Once all the preparation is complete, the ice fisherman can settle down and fish. Just like any other day spent fishing, results can vary. However, when an angler has a dozen perch laid out for a bragging rights photo or hauls a big pike up through the hole between his boots, all the work is worthwhile. Mid-winter or not, the hearty ice fisherman catches fish.

Fish Moving Water in Winter

When the ice isn’t solid, or the angler isn’t an ice fishing fan, there are still places to fish when snow is on the ground. Rivers will still have open water; even it there is a skim of ice at the bank. Catching fish in these conditions is especially satisfying. There is something about pulling in a trout or bass when the weather is cold enough to keep most people indoors watching TV, making even the smallest fish seem like a trophy.

Since river fishing requires repeated casting, all but the most die-hard or fishing-deprived anglers will have a better experience if the air temperature is above freezing.
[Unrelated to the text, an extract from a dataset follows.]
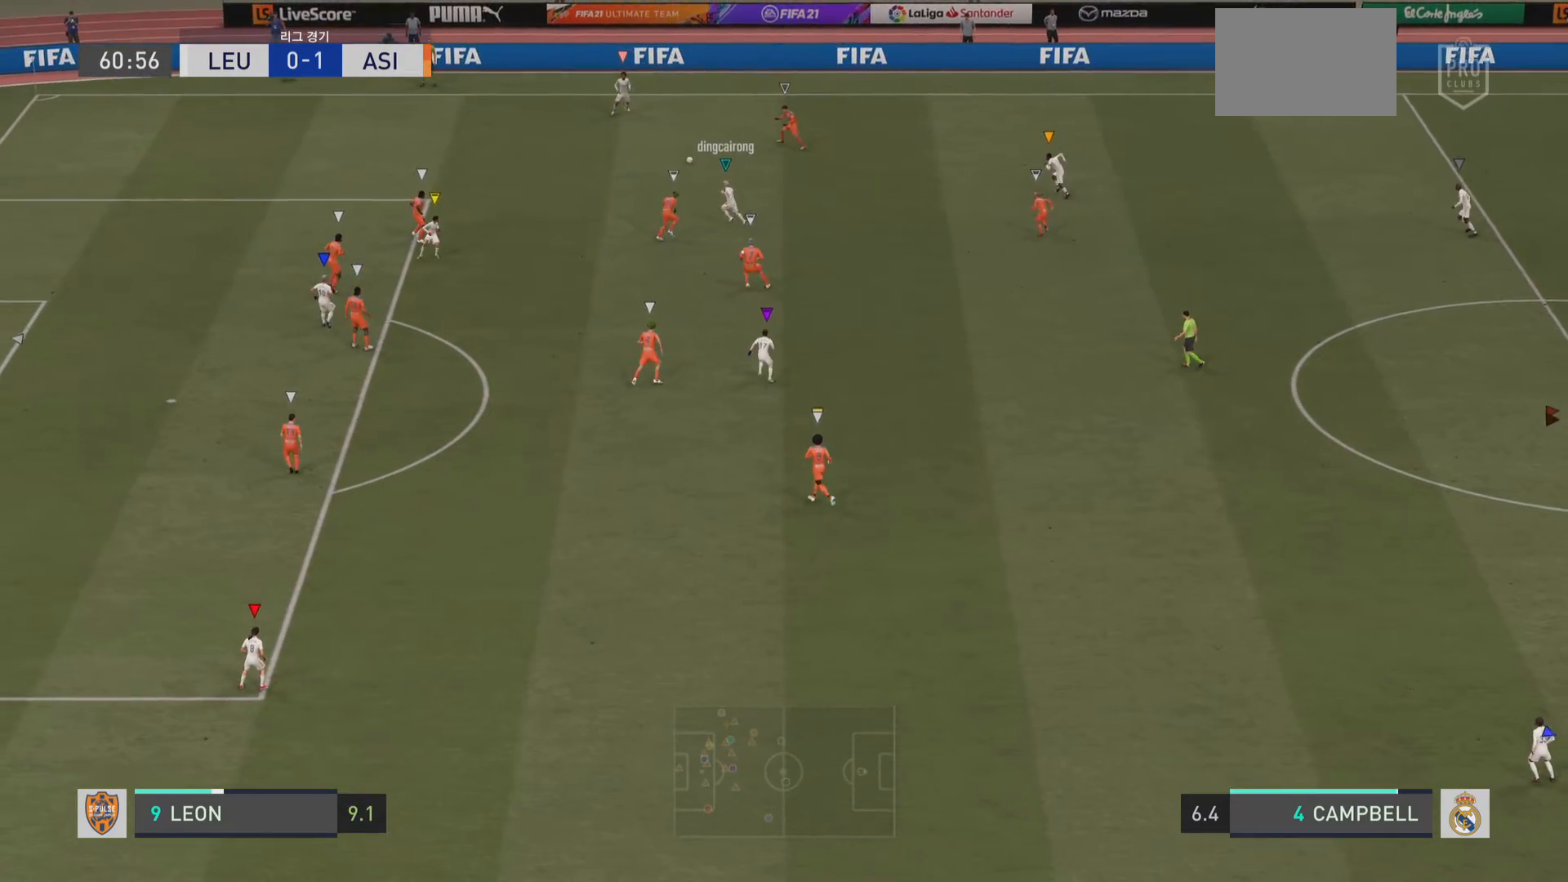
{"buttons": ["L1"], "left_stick": "center", "right_stick": "center", "events": []}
Few people have the patience for repeatedly removing ice from the guides with stiff, nearly frozen fingers. Temperatures occasionally warm for a few days at a time, even in the middle of winter. Fish will be slower to strike, but they will respond. There can even be insect hatches on those just-above-freezing days, and fishing tiny midges and surface flies may bring unexpectedly good results with trout. Bass will probably be hanging in deep, sheltered holes. Fishing deep and slow might lure one into a voracious strike.

Visiting online fishing forums and seeing photos of anglers with their winter catches is pretty convincing evidence that fishing doesn’t have to wait for spring. Even if the fish don’t bite, there is still the beauty of winter scenery on the lake or river to be enjoyed, along with the great feeling that comes from spending a day outdoors, whatever the weather.